▶ [OBJECTIVE]:
Transcribe every taxonomy line of each item below verbatim, from kingdom through family. Omit the pictures from your output.
★ ★ ★ ★ ★ ★ ★
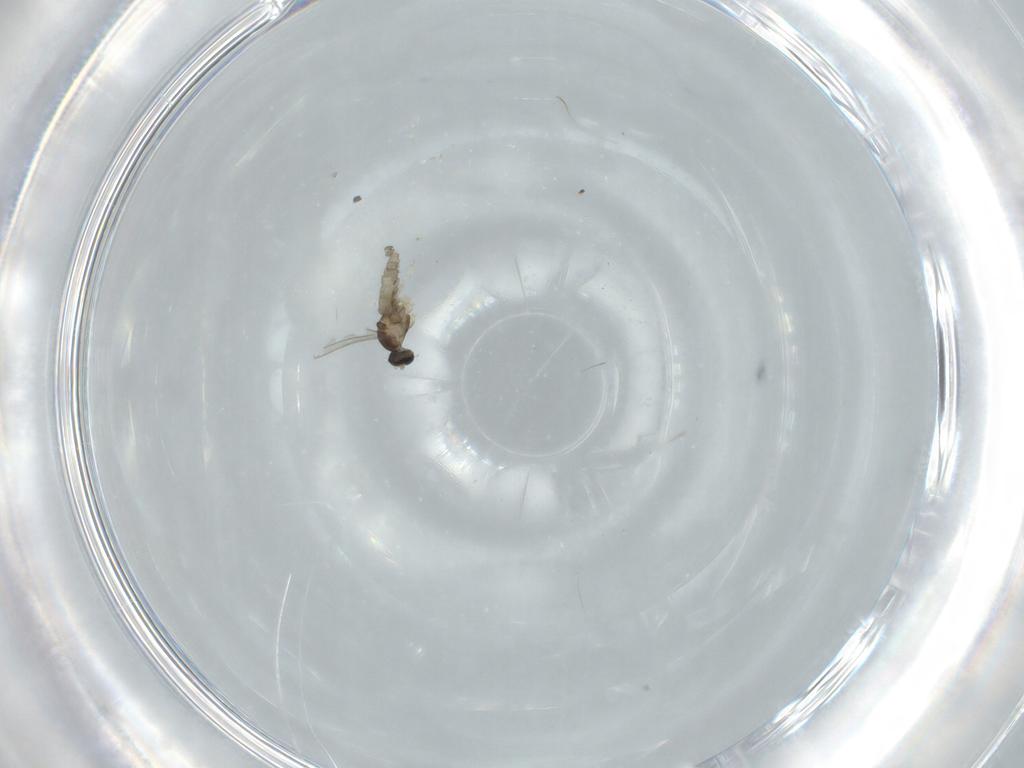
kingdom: Animalia
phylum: Arthropoda
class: Insecta
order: Diptera
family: Cecidomyiidae
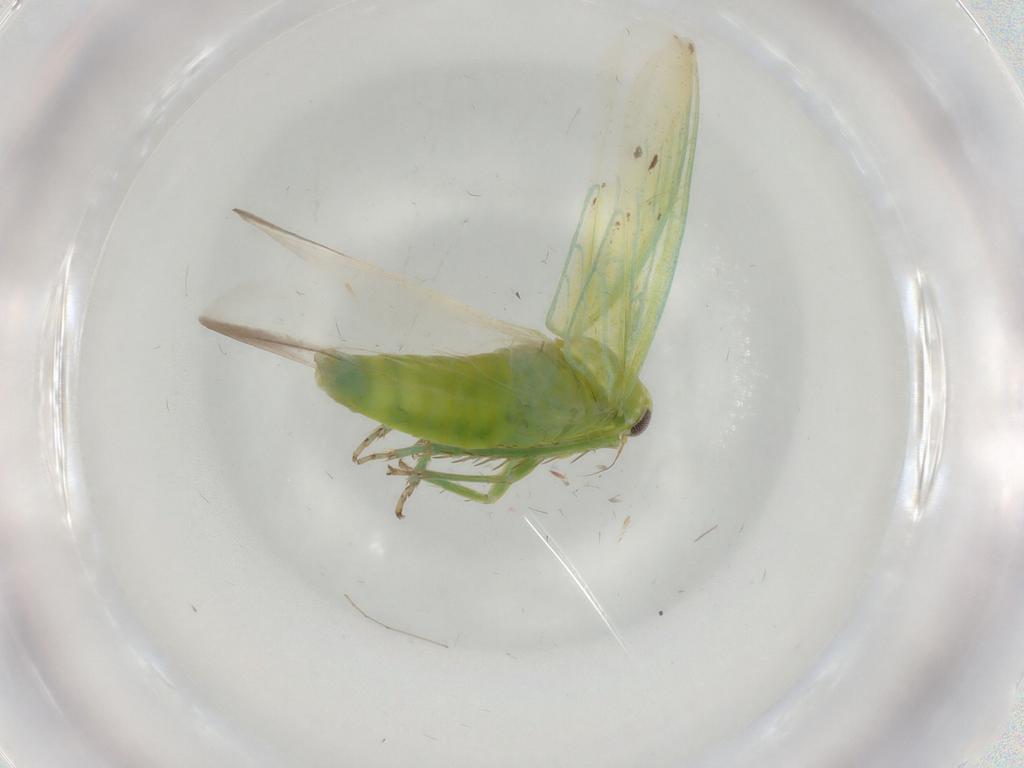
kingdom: Animalia
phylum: Arthropoda
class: Insecta
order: Hemiptera
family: Cicadellidae
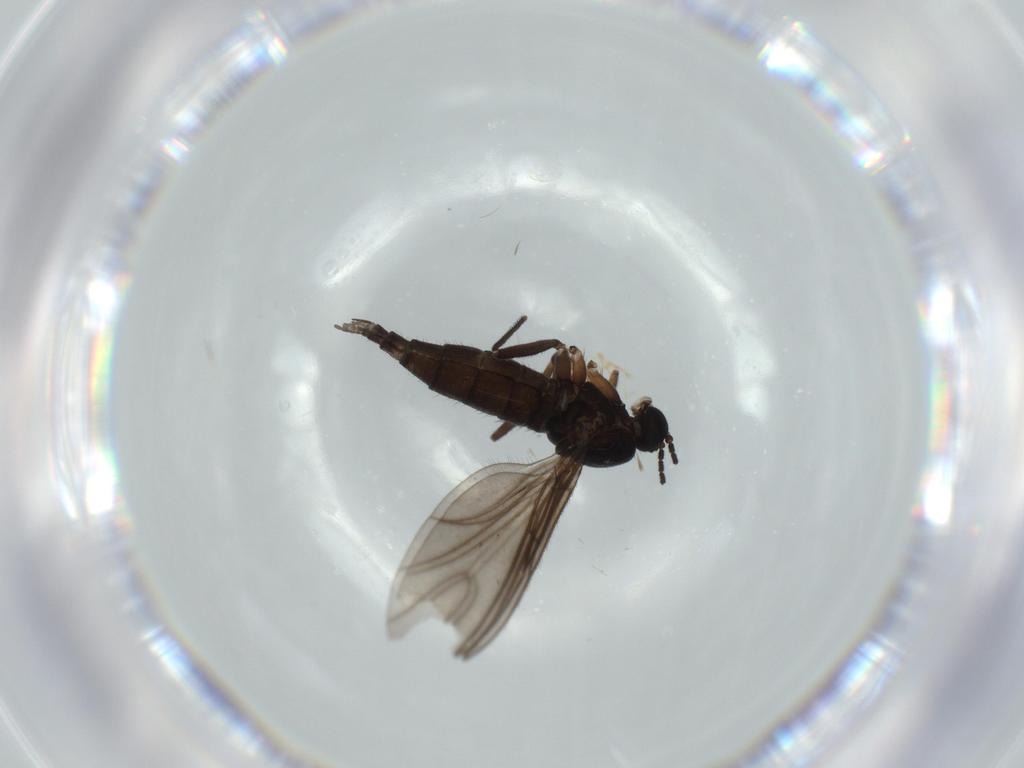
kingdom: Animalia
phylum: Arthropoda
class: Insecta
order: Diptera
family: Sciaridae
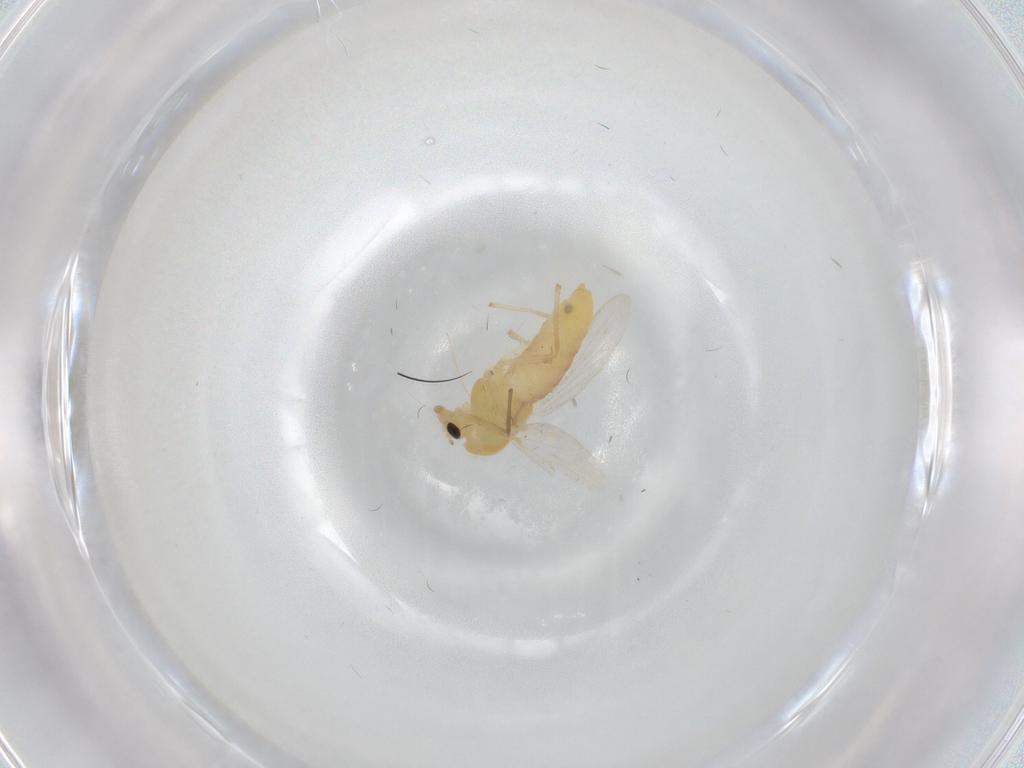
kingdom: Animalia
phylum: Arthropoda
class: Insecta
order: Diptera
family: Chironomidae
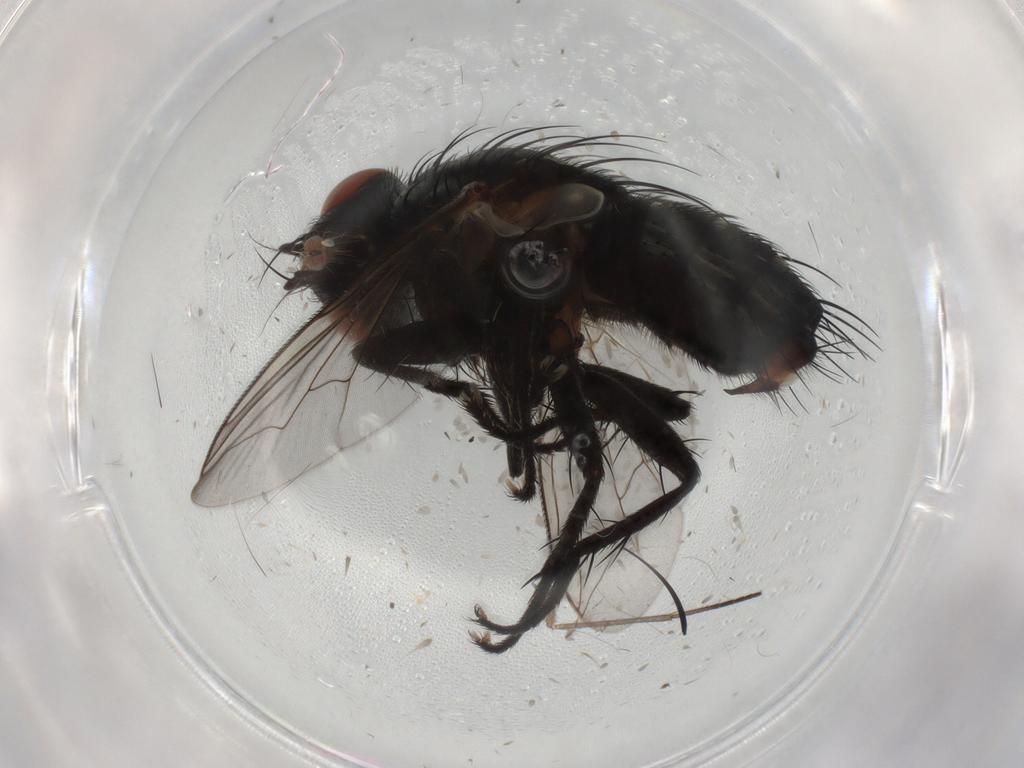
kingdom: Animalia
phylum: Arthropoda
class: Insecta
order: Diptera
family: Sarcophagidae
★ ★ ★ ★ ★ ★ ★
▶ [EXPECTED ANSWER]:
kingdom: Animalia
phylum: Arthropoda
class: Insecta
order: Diptera
family: Cecidomyiidae
kingdom: Animalia
phylum: Arthropoda
class: Insecta
order: Hemiptera
family: Cicadellidae
kingdom: Animalia
phylum: Arthropoda
class: Insecta
order: Diptera
family: Sciaridae
kingdom: Animalia
phylum: Arthropoda
class: Insecta
order: Diptera
family: Chironomidae
kingdom: Animalia
phylum: Arthropoda
class: Insecta
order: Diptera
family: Sarcophagidae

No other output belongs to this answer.